The exploitation steps section is the most valuable. It provides a step-by-step, playbook-style guide on how to reproduce the exploit. It includes the exact curl commands needed to register users, log in, obtain tokens, and execute the final attack. This level of detail makes it incredibly easy for developers to verify the issue and develop a fix.
Shannon Lite vs. Shannon Pro: features and costs
The version of Shannon demonstrated and available on GitHub is Shannon Lite, which is open-source under the AGPL-3.0 license. There is also a commercial version called Shannon Pro.

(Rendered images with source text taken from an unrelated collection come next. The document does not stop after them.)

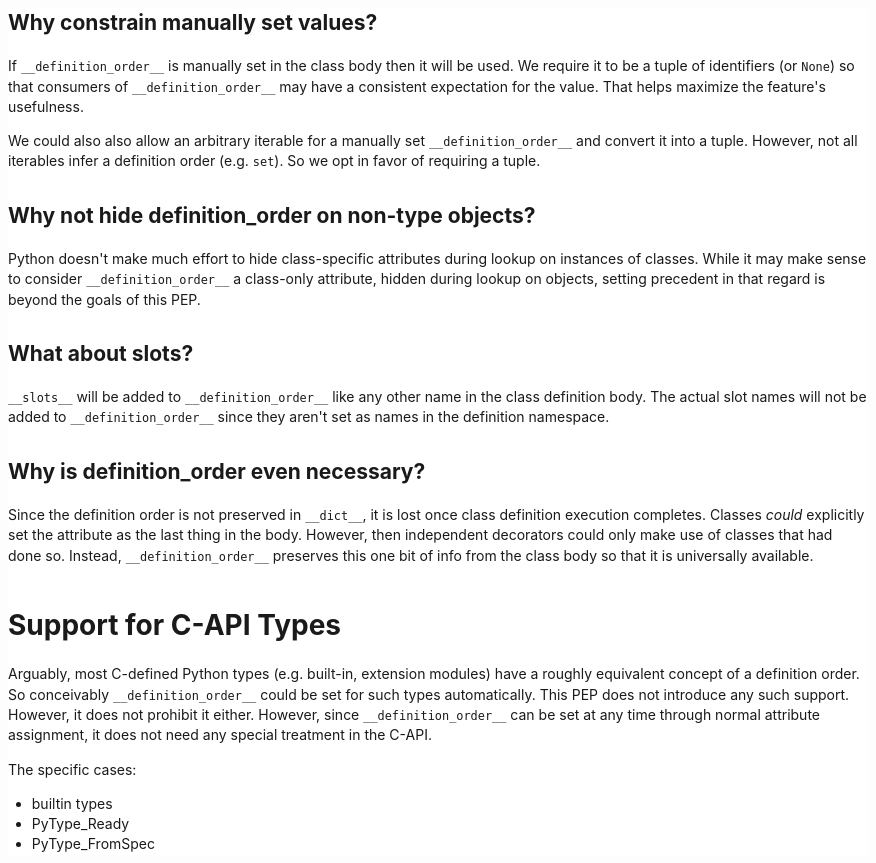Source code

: Why constrain manually set values?
----------------------------------

If `__definition_order__` is manually set in the class body then it will
be used. We require it to be a tuple of identifiers (or `None`) so that
consumers of `__definition_order__` may have a consistent expectation
for the value. That helps maximize the feature's usefulness.

We could also also allow an arbitrary iterable for a manually set
`__definition_order__` and convert it into a tuple. However, not all
iterables infer a definition order (e.g. `set`). So we opt in favor of
requiring a tuple.

Why not hide **definition\_order** on non-type objects?
-------------------------------------------------------

Python doesn't make much effort to hide class-specific attributes during
lookup on instances of classes. While it may make sense to consider
`__definition_order__` a class-only attribute, hidden during lookup on
objects, setting precedent in that regard is beyond the goals of this
PEP.

What about **slots**?
---------------------

`__slots__` will be added to `__definition_order__` like any other name
in the class definition body. The actual slot names will not be added to
`__definition_order__` since they aren't set as names in the definition
namespace.

Why is **definition\_order** even necessary?
--------------------------------------------

Since the definition order is not preserved in `__dict__`, it is lost
once class definition execution completes. Classes *could* explicitly
set the attribute as the last thing in the body. However, then
independent decorators could only make use of classes that had done so.
Instead, `__definition_order__` preserves this one bit of info from the
class body so that it is universally available.

Support for C-API Types
=======================

Arguably, most C-defined Python types (e.g. built-in, extension modules)
have a roughly equivalent concept of a definition order. So conceivably
`__definition_order__` could be set for such types automatically. This
PEP does not introduce any such support. However, it does not prohibit
it either. However, since `__definition_order__` can be set at any time
through normal attribute assignment, it does not need any special
treatment in the C-API.

The specific cases:

-   builtin types
-   PyType\_Ready
-   PyType\_FromSpec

While Shannon Lite is incredibly powerful, Shannon Pro offers additional features geared towards enterprise and professional use cases, including advanced core scanning (LLVM-powered data flow analysis for higher precision), CVSS scoring (standardized scoring for vulnerability severity), integration (native CI/CD pipeline support), deployment (option for cloud or self-hosted deployment), enterprise features (multi-user support, Role-Based Access Control, and SSO/SAML integration), and compliance reporting (generation of reports for standards like OWASP, PCI-DSS, and SOC2).
Cost considerations
Running Shannon is not free. The OWASP Juice Shop test consumed almost $60 in Claude API credits. While this is significantly cheaper than hiring a manual tester for even a single day, it's a cost that can add up, especially for individuals or indie developers.
Subsequent runs on the same project are typically faster (and thus cheaper) as Shannon builds upon its previous knowledge. Nevertheless, the inability to use a flat-rate Claude subscription with the Agent SDK is a current limitation that makes per-run costs a primary consideration.
Final thoughts
Shannon marks a major step forward in automated security testing. By combining the reasoning power of LLMs with a robust multi-agent framework, it gives you a way to dramatically reduce the time and cost required to secure your web applications.
You’ve now explored the full Shannon ecosystem, including how to set it up, run a comprehensive penetration test, and interpret its detailed, actionable reports. You’ve also seen its five-phase workflow in action, from initial code analysis to live exploitation, and understood how Temporal ensures the entire process remains reliable and resilient.
While API credit costs may still be a consideration, the long-term value is clear. Shannon enables you to shift security left by embedding deep testing directly into your development cycle. Instead of treating security as a costly, one-time audit, you turn it into a continuous, automated safeguard. As AI and cybersecurity increasingly intersect, tools like Shannon are not just innovative. They are shaping the future of how you build secure software.